Eight habits, eight action verbs, to develop that can help in marriages and families:
1. APPRECIATE – Every day look for the good in your spouse and children. Verbalize the good you see. Write an occasional note of appreciation or send an email or text. Say “Thank you.” Acknowledge good deeds. Pay sincere compliments. Write what you appreciate about each family member in your journal. Let your family members hear you express your gratitude for them as you pray.
2. COMMUNICATE – Develop good listening habits. Stop what you are doing and look at your spouse or children as they speak to you. Make time to visit with your spouse privately to make observations, plans, and goals. Make sure your goals are mutually understood. Enhance the private time visiting with your spouse with prayer. Make time to nurture physical and spiritual intimacy in your marriage. Talk with your children. Ask them specific questions about their day. Don’t give advice unless asked.
3. COOPERATE – In your marriage work together as equal partners. Learn how to negotiate a compromise and teach your children how to do so. Stand as a united front where the children are concerned. Have shared goals as a couple and as a family. All family members should help with household chores. Chores are simply part of being a family. Help your children develop the habit of stepping in and helping when needed. Older children can listen to younger siblings read or practice spelling words. Teach your children healthy ways to deal with conflict.

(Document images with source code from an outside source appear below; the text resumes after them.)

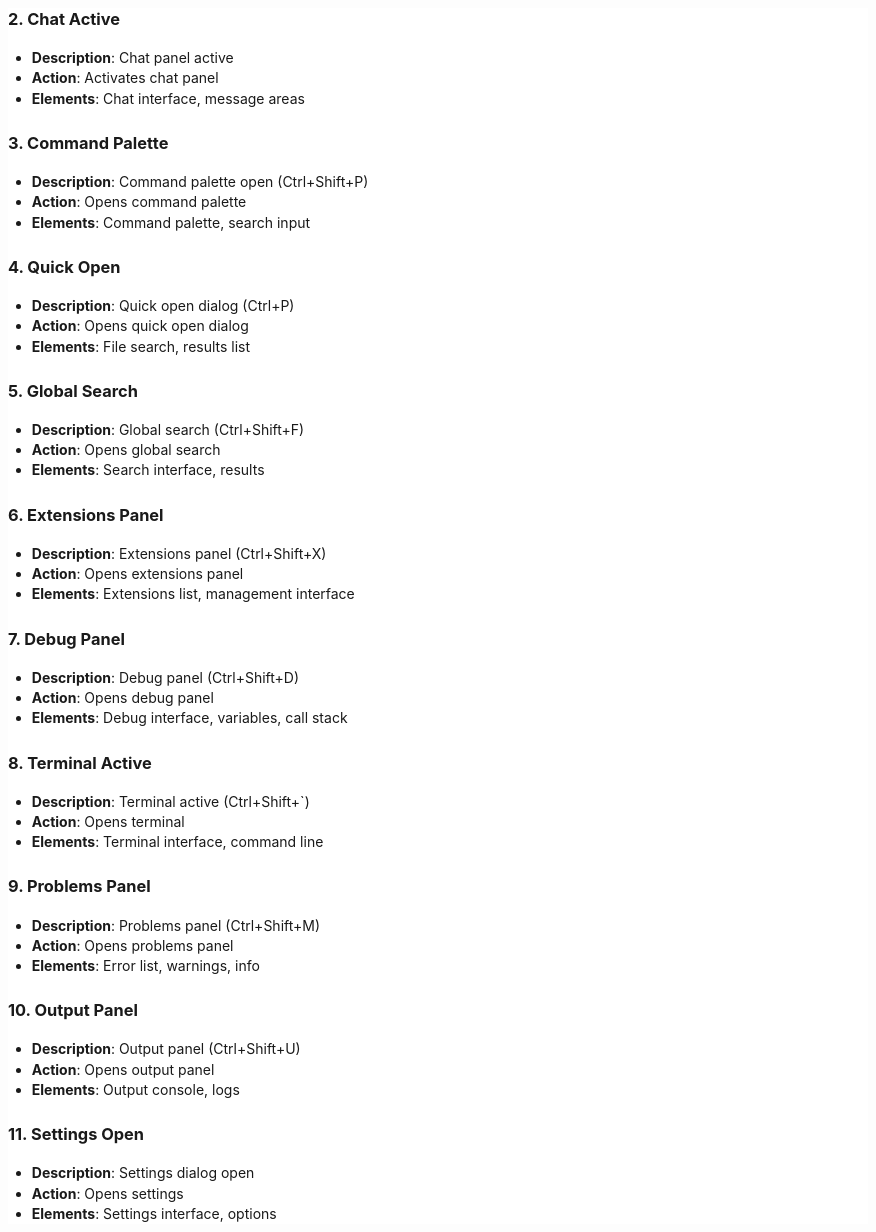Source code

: ### 2. Chat Active
- **Description**: Chat panel active
- **Action**: Activates chat panel
- **Elements**: Chat interface, message areas

### 3. Command Palette
- **Description**: Command palette open (Ctrl+Shift+P)
- **Action**: Opens command palette
- **Elements**: Command palette, search input

### 4. Quick Open
- **Description**: Quick open dialog (Ctrl+P)
- **Action**: Opens quick open dialog
- **Elements**: File search, results list

### 5. Global Search
- **Description**: Global search (Ctrl+Shift+F)
- **Action**: Opens global search
- **Elements**: Search interface, results

### 6. Extensions Panel
- **Description**: Extensions panel (Ctrl+Shift+X)
- **Action**: Opens extensions panel
- **Elements**: Extensions list, management interface

### 7. Debug Panel
- **Description**: Debug panel (Ctrl+Shift+D)
- **Action**: Opens debug panel
- **Elements**: Debug interface, variables, call stack

### 8. Terminal Active
- **Description**: Terminal active (Ctrl+Shift+`)
- **Action**: Opens terminal
- **Elements**: Terminal interface, command line

### 9. Problems Panel
- **Description**: Problems panel (Ctrl+Shift+M)
- **Action**: Opens problems panel
- **Elements**: Error list, warnings, info

### 10. Output Panel
- **Description**: Output panel (Ctrl+Shift+U)
- **Action**: Opens output panel
- **Elements**: Output console, logs

### 11. Settings Open
- **Description**: Settings dialog open
- **Action**: Opens settings
- **Elements**: Settings interface, options
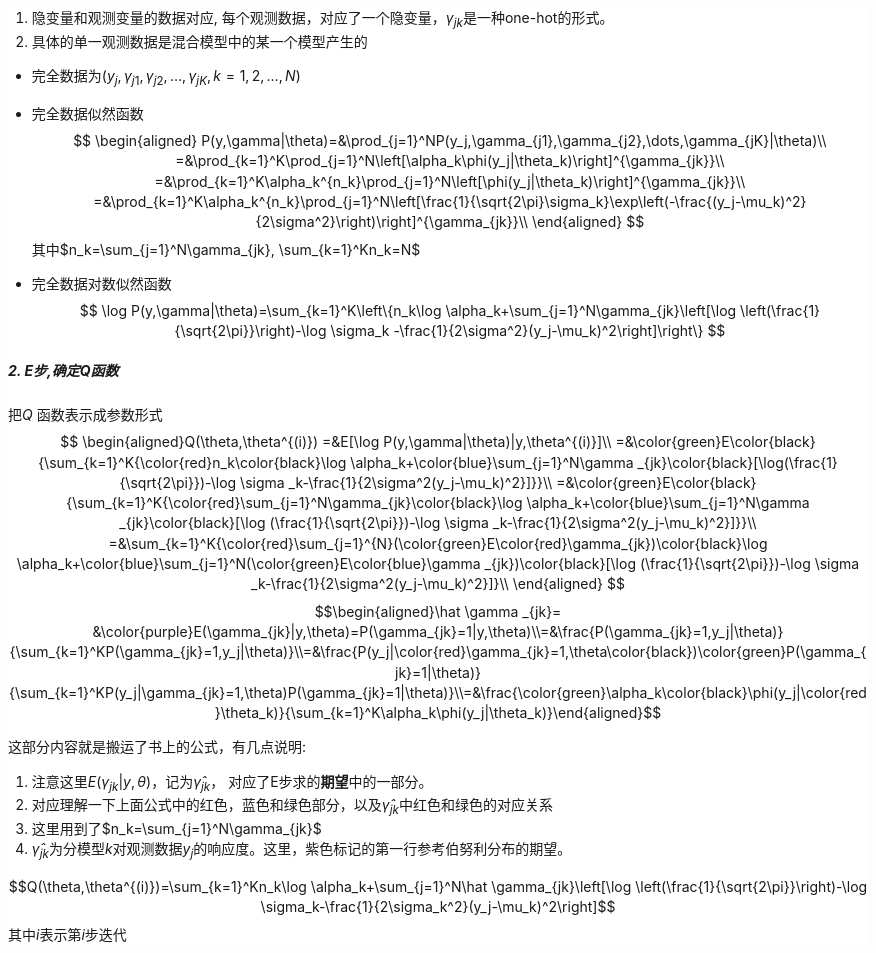  1. 隐变量和观测变量的数据对应, 每个观测数据，对应了一个隐变量，$\gamma_{jk}$是一种one-hot的形式。
  1. 具体的单一观测数据是混合模型中的某一个模型产生的

- 完全数据为$(y_j,\gamma_{j1},\gamma_{j2},\dots,\gamma_{jK},k=1,2,\dots,N)$

- 完全数据似然函数
$$
\begin{aligned}
  P(y,\gamma|\theta)=&\prod_{j=1}^NP(y_j,\gamma_{j1},\gamma_{j2},\dots,\gamma_{jK}|\theta)\\
  =&\prod_{k=1}^K\prod_{j=1}^N\left[\alpha_k\phi(y_j|\theta_k)\right]^{\gamma_{jk}}\\
  =&\prod_{k=1}^K\alpha_k^{n_k}\prod_{j=1}^N\left[\phi(y_j|\theta_k)\right]^{\gamma_{jk}}\\
  =&\prod_{k=1}^K\alpha_k^{n_k}\prod_{j=1}^N\left[\frac{1}{\sqrt{2\pi}\sigma_k}\exp\left(-\frac{(y_j-\mu_k)^2}{2\sigma^2}\right)\right]^{\gamma_{jk}}\\
  \end{aligned}
$$
  其中$n_k=\sum_{j=1}^N\gamma_{jk}, \sum_{k=1}^Kn_k=N$

- 完全数据对数似然函数
$$
  \log P(y,\gamma|\theta)=\sum_{k=1}^K\left\{n_k\log \alpha_k+\sum_{j=1}^N\gamma_{jk}\left[\log \left(\frac{1}{\sqrt{2\pi}}\right)-\log \sigma_k -\frac{1}{2\sigma^2}(y_j-\mu_k)^2\right]\right\}
$$
##### 2. E步,确定Q函数

把$Q$ 函数表示成参数形式
$$
\begin{aligned}Q(\theta,\theta^{(i)})
=&E[\log P(y,\gamma|\theta)|y,\theta^{(i)}]\\
=&\color{green}E\color{black}{\sum_{k=1}^K{\color{red}n_k\color{black}\log \alpha_k+\color{blue}\sum_{j=1}^N\gamma _{jk}\color{black}[\log(\frac{1}{\sqrt{2\pi}})-\log \sigma _k-\frac{1}{2\sigma^2(y_j-\mu_k)^2}]}}\\
=&\color{green}E\color{black}{\sum_{k=1}^K{\color{red}\sum_{j=1}^N\gamma_{jk}\color{black}\log \alpha_k+\color{blue}\sum_{j=1}^N\gamma _{jk}\color{black}[\log (\frac{1}{\sqrt{2\pi}})-\log \sigma _k-\frac{1}{2\sigma^2(y_j-\mu_k)^2}]}}\\
=&\sum_{k=1}^K{\color{red}\sum_{j=1}^{N}(\color{green}E\color{red}\gamma_{jk})\color{black}\log \alpha_k+\color{blue}\sum_{j=1}^N(\color{green}E\color{blue}\gamma _{jk})\color{black}[\log (\frac{1}{\sqrt{2\pi}})-\log \sigma _k-\frac{1}{2\sigma^2(y_j-\mu_k)^2}]}\\
\end{aligned}
$$
$$\begin{aligned}\hat \gamma _{jk}= &\color{purple}E(\gamma_{jk}|y,\theta)=P(\gamma_{jk}=1|y,\theta)\\=&\frac{P(\gamma_{jk}=1,y_j|\theta)}{\sum_{k=1}^KP(\gamma_{jk}=1,y_j|\theta)}\\=&\frac{P(y_j|\color{red}\gamma_{jk}=1,\theta\color{black})\color{green}P(\gamma_{jk}=1|\theta)}{\sum_{k=1}^KP(y_j|\gamma_{jk}=1,\theta)P(\gamma_{jk}=1|\theta)}\\=&\frac{\color{green}\alpha_k\color{black}\phi(y_j|\color{red}\theta_k)}{\sum_{k=1}^K\alpha_k\phi(y_j|\theta_k)}\end{aligned}$$

   这部分内容就是搬运了书上的公式，有几点说明:

1. 注意这里$E(\gamma_{jk}|y,\theta)$，记为$\hat\gamma_{jk}$， 对应了E步求的**期望**中的一部分。
1. 对应理解一下上面公式中的红色，蓝色和绿色部分，以及$\hat\gamma_{jk}$中红色和绿色的对应关系
1. 这里用到了$n_k=\sum_{j=1}^N\gamma_{jk}$
1. $\hat \gamma_{jk}$为分模型$k$对观测数据$y_j$的响应度。这里，紫色标记的第一行参考伯努利分布的期望。

$$Q(\theta,\theta^{(i)})=\sum_{k=1}^Kn_k\log \alpha_k+\sum_{j=1}^N\hat \gamma_{jk}\left[\log \left(\frac{1}{\sqrt{2\pi}}\right)-\log \sigma_k-\frac{1}{2\sigma_k^2}(y_j-\mu_k)^2\right]$$
其中$i$表示第$i$步迭代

4. CONTEMPLATE – Spend time alone to pray, meditate, read scriptures or other uplifting material. Reflect inwardly and honestly about your personal relationship with your spouse and children. Set goals for any improvements that you need to make. As a family worship together, read scriptures, pray. Seek to be in tune with the Lord or your inner voice. Use your journal to write down any inspiration received.
5. PARTICIPATE – Attend the sporting events, music concerts, and dance performances of your children. Join your family members in their hobbies. Show an active interest in what they are doing. Spend time as a family doing activities you all enjoy such as bike rides, hiking, attending plays, playing sports. Get involved with your kids’ schools. Volunteer in their classrooms. Be an active participant in the lives of your family members.
6. CELEBRATE– Remember birthdays, anniversaries, and other dates worthy of commemorating. Develop fun family traditions to set special days, such as birthdays, apart. Celebrate holidays. Display the awards family members receive. Hang up exceptional school work. Share accomplishments with extended family members. Almost anything can be reason to celebrate: a promotion at work, a soccer win, an improved grade, handling a difficult situation well. As a couple celebrate the day you got engaged. Celebrate the anniversary of your first date. Be grateful for every day you have together.
7. MOTIVATE– Look for good things that happen throughout your day to share with your family. Let your family see that you enjoy what you do. Look for talents in your family members and encourage them to pursue them. Speak positively about their efforts. Schedule family meetings to discuss future plans of individuals. Encourage everyone to show their support. Make motivational books and videos available in your home.
8. ELEVATE – Make your spouse and family your top priorities. Allow no interruptions during family meeting times and outings. Teach your kids proper manners. Promote civility. Speak with a soft, calm voice. Teach your values to your children. Provide uplifting reading materials, movies, and music in your home. Always listen to both sides of the story before making any judgements.
Appreciate, communicate, cooperate, contemplate, participate, celebrate, motivate, elevate. Eight ideas. Eight habits. Perhaps they will resonate with you to rejuvanate and invigorate your family life and then you can anticipate better days ahead!